[PRÉSENTATION DE L'EXERCICE] Filtrez la liste ci-dessous, s'il vous plaît : recopiez chaque ligne qui contient le mot « that », en respectant la casse.

[INFORMATIONS EXTRAITES]
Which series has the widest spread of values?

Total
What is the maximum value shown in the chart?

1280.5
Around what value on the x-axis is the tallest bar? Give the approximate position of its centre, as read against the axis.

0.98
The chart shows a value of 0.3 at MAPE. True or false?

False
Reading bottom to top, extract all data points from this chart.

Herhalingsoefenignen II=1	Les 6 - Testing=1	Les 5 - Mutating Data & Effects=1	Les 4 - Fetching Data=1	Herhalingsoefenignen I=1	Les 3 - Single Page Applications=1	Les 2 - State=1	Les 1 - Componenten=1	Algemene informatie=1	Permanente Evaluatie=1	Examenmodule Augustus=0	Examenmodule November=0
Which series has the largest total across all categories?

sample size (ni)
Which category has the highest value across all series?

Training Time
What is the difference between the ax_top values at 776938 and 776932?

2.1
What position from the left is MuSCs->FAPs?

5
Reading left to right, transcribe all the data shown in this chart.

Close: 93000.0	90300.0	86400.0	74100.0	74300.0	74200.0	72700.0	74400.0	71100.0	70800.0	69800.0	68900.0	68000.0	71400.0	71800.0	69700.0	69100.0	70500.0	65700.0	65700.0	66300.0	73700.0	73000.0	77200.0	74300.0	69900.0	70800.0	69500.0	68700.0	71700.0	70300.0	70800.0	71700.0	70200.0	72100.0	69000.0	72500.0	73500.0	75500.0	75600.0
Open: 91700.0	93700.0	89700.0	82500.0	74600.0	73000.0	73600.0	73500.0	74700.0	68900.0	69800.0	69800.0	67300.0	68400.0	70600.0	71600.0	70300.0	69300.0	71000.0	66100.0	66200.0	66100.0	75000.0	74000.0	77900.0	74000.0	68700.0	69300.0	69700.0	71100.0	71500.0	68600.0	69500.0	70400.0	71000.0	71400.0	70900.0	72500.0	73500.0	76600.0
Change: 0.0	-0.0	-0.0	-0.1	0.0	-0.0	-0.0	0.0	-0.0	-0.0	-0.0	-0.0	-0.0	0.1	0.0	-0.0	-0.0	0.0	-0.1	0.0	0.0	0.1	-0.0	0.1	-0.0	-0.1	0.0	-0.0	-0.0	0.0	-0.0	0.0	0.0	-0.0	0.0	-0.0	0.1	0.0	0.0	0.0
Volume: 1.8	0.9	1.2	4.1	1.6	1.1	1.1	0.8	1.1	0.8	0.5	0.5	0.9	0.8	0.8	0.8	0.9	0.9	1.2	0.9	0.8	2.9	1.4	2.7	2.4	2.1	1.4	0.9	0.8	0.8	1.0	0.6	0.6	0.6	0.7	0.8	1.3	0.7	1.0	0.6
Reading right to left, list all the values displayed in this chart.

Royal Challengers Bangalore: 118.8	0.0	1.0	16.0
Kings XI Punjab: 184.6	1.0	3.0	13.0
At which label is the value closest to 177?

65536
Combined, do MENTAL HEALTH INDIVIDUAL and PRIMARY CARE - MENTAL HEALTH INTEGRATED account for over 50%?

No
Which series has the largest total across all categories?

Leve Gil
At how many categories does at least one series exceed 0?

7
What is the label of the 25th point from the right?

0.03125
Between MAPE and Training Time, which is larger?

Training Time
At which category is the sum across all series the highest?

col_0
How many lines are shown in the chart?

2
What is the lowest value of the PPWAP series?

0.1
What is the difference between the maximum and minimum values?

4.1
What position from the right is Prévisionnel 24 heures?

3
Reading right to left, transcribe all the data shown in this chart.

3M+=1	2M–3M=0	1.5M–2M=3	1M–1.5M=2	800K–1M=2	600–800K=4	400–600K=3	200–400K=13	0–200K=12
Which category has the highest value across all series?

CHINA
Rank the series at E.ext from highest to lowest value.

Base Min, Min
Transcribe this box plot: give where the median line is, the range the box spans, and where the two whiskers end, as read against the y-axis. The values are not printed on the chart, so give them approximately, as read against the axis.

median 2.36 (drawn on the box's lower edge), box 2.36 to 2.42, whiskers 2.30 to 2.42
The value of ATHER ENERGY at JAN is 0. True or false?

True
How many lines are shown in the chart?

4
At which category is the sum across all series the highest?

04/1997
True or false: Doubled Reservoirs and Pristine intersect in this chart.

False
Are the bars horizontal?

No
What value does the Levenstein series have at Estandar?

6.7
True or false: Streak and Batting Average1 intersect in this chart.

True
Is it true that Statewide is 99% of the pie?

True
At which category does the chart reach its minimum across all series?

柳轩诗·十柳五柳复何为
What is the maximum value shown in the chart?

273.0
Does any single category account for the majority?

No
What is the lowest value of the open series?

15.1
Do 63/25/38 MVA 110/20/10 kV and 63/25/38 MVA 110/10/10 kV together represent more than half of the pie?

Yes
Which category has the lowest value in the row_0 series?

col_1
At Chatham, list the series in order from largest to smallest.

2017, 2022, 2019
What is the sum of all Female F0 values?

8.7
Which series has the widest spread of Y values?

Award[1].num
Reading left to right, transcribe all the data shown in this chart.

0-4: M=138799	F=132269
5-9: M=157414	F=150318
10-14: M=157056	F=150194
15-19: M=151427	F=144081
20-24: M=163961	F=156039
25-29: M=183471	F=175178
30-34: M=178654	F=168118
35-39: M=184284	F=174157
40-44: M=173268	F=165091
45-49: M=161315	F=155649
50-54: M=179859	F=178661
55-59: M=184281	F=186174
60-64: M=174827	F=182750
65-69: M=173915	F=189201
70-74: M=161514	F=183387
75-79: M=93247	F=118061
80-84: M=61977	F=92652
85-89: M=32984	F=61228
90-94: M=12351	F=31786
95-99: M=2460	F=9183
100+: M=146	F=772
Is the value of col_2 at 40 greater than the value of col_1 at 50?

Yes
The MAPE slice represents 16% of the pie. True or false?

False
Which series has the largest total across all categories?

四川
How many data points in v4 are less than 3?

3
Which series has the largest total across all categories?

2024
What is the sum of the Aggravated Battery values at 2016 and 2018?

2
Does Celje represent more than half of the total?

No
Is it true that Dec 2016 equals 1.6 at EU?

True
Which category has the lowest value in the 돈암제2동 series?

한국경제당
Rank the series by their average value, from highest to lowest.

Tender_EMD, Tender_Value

[EXERCICE CORRIGÉ]
Is it true that Statewide is 99% of the pie?
Is it true that Dec 2016 equals 1.6 at EU?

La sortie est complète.